— А что не так с его…с его женщинами?
Усмехнулся, дёрнувшись и высвобождаясь.
— Он рисует на них. Ножом! Он вырезает на них свои инициалы. Больной ублюдок.
Не сразу поняла, что рука безвольно повисла вдоль тела. Смотрю в лицо Люка, но вижу не его глаза, а другие. Чёрные. Внимательные. Слегка насмешливые. Прячущие на дне своего тягучего мрачного омута тысячи чертей.
— Я видел сам. Эти чёртовы две буквы его имени и фамилии. Мне даже кажется, это некий отличительный знак всех, кого трахал Натан Дарк.
А в моём сознании сотни женских лиц. Я не могу выделить ни одно из них. Только смотреть в сменяющие друг друга разноцветные глаза: синие, карие, зелёные, серые…волосы контрастных оттенков, разные формы губ и носов. Серой массой, сплошным потоком лица незнакомых, возможно, и не существовавших никогда в реальности женщин, но только от мысли, что каждая из них носит на себе его знак…
Он хотел пробудить во мне страх? Ненависть? Презрение? Подозрение? Я не знаю. Чувствую только, что он словно плеснул в меня чашей с болью. Прямо туда, где билось сдавленное железными тисками сердце. Истерически билось, трепыхалось раненой, окровавленной птицей.
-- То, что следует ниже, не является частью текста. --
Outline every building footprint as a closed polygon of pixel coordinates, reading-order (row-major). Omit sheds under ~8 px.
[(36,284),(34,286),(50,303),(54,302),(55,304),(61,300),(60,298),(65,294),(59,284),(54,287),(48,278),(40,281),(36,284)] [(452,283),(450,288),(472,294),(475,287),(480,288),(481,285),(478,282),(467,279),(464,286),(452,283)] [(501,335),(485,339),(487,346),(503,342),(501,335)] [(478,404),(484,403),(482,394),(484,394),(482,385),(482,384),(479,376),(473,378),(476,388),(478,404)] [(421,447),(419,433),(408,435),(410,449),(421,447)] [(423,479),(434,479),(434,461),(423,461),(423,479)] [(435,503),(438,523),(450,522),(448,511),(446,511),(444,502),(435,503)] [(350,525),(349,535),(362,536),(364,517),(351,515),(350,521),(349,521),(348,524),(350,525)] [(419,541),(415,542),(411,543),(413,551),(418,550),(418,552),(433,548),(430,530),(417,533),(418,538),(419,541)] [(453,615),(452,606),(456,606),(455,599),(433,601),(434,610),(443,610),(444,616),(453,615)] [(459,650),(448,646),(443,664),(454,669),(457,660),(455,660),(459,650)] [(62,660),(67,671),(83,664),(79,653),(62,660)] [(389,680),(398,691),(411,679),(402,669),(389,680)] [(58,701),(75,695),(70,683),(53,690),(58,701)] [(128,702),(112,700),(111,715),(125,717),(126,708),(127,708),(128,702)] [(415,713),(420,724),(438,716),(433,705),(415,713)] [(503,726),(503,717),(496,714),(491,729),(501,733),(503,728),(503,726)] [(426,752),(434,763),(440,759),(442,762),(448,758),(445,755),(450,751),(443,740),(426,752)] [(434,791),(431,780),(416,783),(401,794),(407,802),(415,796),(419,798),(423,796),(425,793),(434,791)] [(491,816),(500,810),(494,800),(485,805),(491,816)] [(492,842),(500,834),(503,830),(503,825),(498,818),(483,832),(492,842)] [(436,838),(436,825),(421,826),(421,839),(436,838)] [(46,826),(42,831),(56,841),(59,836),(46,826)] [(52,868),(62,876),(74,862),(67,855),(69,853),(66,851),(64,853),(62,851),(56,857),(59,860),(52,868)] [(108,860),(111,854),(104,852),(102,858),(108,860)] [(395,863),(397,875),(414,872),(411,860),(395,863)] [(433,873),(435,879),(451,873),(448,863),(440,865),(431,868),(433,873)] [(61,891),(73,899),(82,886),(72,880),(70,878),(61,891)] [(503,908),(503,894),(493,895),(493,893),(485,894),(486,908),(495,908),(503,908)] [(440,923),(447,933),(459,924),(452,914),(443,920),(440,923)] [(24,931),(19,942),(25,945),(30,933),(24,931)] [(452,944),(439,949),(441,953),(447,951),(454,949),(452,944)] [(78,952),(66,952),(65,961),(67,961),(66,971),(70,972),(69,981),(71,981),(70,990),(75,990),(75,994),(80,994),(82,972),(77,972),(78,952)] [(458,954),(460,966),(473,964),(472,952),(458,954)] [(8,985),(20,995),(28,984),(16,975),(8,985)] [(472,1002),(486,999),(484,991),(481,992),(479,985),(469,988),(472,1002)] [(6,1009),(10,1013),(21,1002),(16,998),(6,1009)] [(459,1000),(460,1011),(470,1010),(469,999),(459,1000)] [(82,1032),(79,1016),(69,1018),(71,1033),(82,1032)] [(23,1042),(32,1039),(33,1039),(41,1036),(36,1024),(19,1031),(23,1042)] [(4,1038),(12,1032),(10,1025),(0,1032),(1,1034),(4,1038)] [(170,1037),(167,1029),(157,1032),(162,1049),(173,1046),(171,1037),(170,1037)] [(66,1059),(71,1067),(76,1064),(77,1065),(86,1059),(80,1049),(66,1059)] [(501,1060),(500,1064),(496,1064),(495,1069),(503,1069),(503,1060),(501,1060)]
— Вот почему он не может быть Живописцем, — не знаю, как выдавила из себя…но всё же смогла, глядя в окно, задёрнутое белыми шторами.
— Что?
— Ты сам сказал. Дарк предпочитает женщин. Навряд ли его будут возбуждать маленькие мёртвые дети.
Люк вдруг расхохотался, вернув меня в реальность. Отклонив голову назад и закрыв ладонью глаза, он смеялся почти минуту, чтобы, успокоившись, сложить руки на груди и наклониться ко мне.
— Ты ошибаешься, если считаешь, что Живописец придаёт этому сексу такое же значение, которое вы придаёте. Этот парень настолько зациклен на мелочах, на своём ритуале и подготовке, что момент с сексом я бы не назвал самым важным в его действиях.
— Ты никогда не говорил, каким его видишь, Люк.
Взгляд тут же стал жёстким, непроницаемым.
— Потому что я его не вижу. Но я уверен, что в каждом элементе его ритуала есть особый смысл. И тебе нужно лишь разгадать его для себя. А ещё ты можешь сколько угодно защищать Дарка и верить этому подонку, но с некоторых пор я не отрицаю возможности влечения как к живой женщине, так и к трупу.
— С каких именно пор?
— С тех пор, как понял, что мы безнадёжно проигрываем, Ева. Ты уступаешь ему по всем пунктам.
Развернулась резко, на каблуках, чтобы удержаться от желания влепить ему пощёчину. Понимая, что он прав…и не желая принимать правды.
— Ты ошибаешься. Я не играю, Люк. А значит не могу уступить.
— Это ещё хуже, Арнольд, — очень и очень тихо, еле слышно, — потому что он от игры навряд ли откажется, а значит победителем в этой игре станет именно он.